## [Text section]
Boza is the most popular winter drink in Turkey. You should expect a winter drink to be hot, but it's not. It's cold but it's really healthy and is good for winter colds and breathing problems.
I tried my first boza a few years ago, but didn't like result because of the ingredients I used. There are a few ways (with different ingredients) to make boza and the one I chose was wrong for me.
This year I found the best ingredients; millet. In my first experiments, I had to adhere to written sources and added a few drops of sourdough starter and fresh yeast in different times and I ended up with an unbearable yeast odor.
I decided to take a break and think. What is it that makes boza, boza? To be fermented. What I need for this? Bacteria. Are sourdough starter and fresh yeast the only source of bacteria? No.
We do not use yeast to make sourdough starter, chickpea yeast, turnip juice, or pickles from scratch . I don't want to make bread, so I don't need yeast to ferment the millet. In this case, all I had to do was feed the millet with sugar and keep it in an appropriate temperature, so I did. And a few days later I had the exact smell, color, consistency and flavor I wanted. Next time, I added half cup of boza to my new boza. In this way boza was fermented in a shorter time and its flavor was also better. I have been producing boza regularly for about a month and it gets even more delicious every time.
It may sound like it contains so much sugar, and yes, technically it does. But this sugar is essentially the food of bacteria. As it waits, bacteria eat sugar and make you boza. Therefore, as a result of fermentation, boza is not as sugary as you would expect it to be. After straining it, I usually add two tablespoons of extra sugar. But after tasting you may decide not adding at all or add more.
Let me underline one last thing. Pay attention to the ingredients mentioned in the recipe, such as wooden spoon and plastic strainer. Metal is a material that damages the fermentation process, be careful not to contact fermented food with metal containers.
Enjoy the recipe...
- 1 cup millet,
- 6,5 cups of water,
- 1 cup + extra sugar to taste.
- Wash and drain the millet and take into a pot,
- Add the water and simmer until soft,
- Remove the pot from heat and pulse with an immersion blender until smooth, take it in a deep glass bowl or jar,
- Add 1 cup of sugar and mix,
- After it cools down, cover with plastic wrap and set aside in a cool place away from sun for three days, stirring every day with a wooden spoon once a day,
- At the end of the third day, filter with a fine plastic strainer (about 2-3 tablespoons of pulp will come out, you can eat the pulp) and take it into a bottle,
- Add and mix sugar according to your taste,
- Put it in the refrigerator and let it sit for two more days,
- You can serve it the next day or store it in the refrigerator for 3-4 days (the taste will sharpen as you wait).

## [Assignment 1]
Answer each question from the boza recipe.
(a) Which grain does the author name as the best ingredient?
(b) For how many days is the blended mixture set aside before it is strained?
(c) How long can the finished boza be stored in the refrigerator?
## [Assignment 2]
In one to three sentences, explain why the boza recipe calls for a wooden spoon and a plastic strainer.
## [Assignment 3]
Extract the passage of the boza recipe starting at "Let me underline" and ending at "Enjoy the recipe...".
The entries play no part in this exercise.

## [Dataset]
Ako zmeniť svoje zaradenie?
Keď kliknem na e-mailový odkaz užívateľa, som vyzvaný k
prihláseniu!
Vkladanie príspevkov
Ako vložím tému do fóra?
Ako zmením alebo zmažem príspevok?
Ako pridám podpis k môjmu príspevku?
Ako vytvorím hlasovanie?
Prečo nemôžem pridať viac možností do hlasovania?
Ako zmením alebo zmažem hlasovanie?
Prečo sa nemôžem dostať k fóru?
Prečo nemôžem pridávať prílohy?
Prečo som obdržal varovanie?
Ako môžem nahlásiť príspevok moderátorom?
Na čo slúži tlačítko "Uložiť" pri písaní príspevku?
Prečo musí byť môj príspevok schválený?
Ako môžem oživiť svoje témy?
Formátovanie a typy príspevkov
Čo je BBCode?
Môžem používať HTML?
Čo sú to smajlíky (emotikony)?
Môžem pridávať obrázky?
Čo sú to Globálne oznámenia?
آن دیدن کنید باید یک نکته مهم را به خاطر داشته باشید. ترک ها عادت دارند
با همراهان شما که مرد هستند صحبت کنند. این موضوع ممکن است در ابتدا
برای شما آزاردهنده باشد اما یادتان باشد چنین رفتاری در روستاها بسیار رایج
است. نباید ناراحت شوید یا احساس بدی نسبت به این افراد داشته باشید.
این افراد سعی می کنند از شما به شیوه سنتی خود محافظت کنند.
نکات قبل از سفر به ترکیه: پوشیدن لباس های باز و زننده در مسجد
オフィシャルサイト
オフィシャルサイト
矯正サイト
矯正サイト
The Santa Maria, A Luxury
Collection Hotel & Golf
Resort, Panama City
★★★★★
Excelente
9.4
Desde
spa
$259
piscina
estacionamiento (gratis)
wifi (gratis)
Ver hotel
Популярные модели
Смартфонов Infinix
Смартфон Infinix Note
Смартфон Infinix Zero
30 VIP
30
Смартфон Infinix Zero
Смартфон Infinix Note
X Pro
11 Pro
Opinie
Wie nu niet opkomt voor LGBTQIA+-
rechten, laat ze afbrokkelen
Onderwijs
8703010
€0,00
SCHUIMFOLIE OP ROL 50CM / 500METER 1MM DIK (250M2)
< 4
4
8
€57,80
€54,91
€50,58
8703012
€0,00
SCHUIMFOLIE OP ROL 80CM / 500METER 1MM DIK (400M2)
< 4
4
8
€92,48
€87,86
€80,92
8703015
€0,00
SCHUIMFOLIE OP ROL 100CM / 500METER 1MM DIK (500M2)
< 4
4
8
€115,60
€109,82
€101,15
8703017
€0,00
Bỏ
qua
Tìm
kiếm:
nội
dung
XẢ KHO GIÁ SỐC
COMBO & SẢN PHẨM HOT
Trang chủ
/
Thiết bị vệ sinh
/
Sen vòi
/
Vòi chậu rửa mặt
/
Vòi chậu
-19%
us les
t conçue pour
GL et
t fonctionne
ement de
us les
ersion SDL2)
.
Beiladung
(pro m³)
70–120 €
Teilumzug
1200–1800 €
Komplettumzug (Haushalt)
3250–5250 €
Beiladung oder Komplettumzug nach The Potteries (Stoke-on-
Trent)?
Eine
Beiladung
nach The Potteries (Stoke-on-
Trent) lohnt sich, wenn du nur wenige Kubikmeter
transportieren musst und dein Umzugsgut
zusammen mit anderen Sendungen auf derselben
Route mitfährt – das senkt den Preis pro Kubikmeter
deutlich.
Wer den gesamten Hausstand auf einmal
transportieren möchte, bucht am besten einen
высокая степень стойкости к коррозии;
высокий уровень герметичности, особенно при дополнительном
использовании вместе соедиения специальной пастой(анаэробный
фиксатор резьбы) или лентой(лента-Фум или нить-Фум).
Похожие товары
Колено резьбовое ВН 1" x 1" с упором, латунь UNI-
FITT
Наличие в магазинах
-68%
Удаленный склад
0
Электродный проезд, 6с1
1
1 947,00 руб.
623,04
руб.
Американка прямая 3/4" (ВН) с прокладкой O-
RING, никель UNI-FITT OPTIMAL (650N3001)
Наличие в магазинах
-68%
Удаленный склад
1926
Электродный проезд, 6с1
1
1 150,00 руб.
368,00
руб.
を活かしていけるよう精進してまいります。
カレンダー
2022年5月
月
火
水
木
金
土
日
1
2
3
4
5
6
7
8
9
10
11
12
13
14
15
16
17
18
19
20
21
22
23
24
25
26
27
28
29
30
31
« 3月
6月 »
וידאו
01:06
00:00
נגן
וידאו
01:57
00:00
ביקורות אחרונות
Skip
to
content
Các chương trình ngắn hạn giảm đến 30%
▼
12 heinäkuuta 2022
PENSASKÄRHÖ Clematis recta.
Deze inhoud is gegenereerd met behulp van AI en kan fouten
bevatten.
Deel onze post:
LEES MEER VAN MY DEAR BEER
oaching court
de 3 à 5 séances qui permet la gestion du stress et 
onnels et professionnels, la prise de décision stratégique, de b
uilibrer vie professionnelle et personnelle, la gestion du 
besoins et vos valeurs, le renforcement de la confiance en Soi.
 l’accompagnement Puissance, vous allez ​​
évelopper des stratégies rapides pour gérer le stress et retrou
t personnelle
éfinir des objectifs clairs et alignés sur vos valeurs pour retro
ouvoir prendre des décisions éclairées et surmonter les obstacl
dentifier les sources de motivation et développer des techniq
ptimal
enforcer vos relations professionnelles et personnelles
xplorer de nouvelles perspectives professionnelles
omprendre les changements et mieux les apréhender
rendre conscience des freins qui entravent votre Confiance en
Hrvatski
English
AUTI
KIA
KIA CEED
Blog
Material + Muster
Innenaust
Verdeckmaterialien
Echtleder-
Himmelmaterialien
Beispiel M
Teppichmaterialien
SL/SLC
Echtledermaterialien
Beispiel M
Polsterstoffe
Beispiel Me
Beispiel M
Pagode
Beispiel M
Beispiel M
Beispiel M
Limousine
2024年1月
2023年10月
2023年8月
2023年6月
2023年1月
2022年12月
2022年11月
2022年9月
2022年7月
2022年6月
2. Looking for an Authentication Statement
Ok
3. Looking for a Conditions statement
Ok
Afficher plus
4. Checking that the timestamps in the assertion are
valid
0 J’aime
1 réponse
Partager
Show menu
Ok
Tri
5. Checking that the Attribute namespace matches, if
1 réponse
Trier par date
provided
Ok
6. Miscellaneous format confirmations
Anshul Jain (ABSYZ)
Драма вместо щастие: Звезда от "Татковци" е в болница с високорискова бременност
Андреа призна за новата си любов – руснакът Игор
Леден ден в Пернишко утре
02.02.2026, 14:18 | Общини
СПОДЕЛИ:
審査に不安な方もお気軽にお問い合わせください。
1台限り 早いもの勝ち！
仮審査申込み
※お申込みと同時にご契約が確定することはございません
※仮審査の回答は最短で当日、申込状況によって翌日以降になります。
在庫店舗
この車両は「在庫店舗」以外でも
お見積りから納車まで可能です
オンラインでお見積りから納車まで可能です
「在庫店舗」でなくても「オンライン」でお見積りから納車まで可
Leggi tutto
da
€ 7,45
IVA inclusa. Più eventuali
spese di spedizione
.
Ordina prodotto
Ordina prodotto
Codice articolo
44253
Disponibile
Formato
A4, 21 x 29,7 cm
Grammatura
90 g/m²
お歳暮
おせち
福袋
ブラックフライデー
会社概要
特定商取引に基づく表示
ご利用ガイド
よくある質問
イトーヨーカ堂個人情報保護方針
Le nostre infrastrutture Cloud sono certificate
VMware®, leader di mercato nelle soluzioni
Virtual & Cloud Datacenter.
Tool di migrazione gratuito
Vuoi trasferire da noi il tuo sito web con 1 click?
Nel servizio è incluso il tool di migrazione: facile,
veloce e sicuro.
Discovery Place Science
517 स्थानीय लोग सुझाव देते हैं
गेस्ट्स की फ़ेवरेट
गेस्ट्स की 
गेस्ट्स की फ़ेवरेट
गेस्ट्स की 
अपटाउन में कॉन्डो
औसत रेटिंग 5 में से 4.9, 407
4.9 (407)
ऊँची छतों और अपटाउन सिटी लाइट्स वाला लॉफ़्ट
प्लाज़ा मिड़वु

## [Exercise response 1]
(a) Millet.
(b) Three days.
(c) 3-4 days.

## [Exercise response 2]
Metal damages the fermentation process. The fermented food should therefore not come into contact with metal, so wooden and plastic tools are used instead.

## [Exercise response 3]
Let me underline one last thing. Pay attention to the ingredients mentioned in the recipe, such as wooden spoon and plastic strainer. Metal is a material that damages the fermentation process, be careful not to contact fermented food with metal containers.
Enjoy the recipe...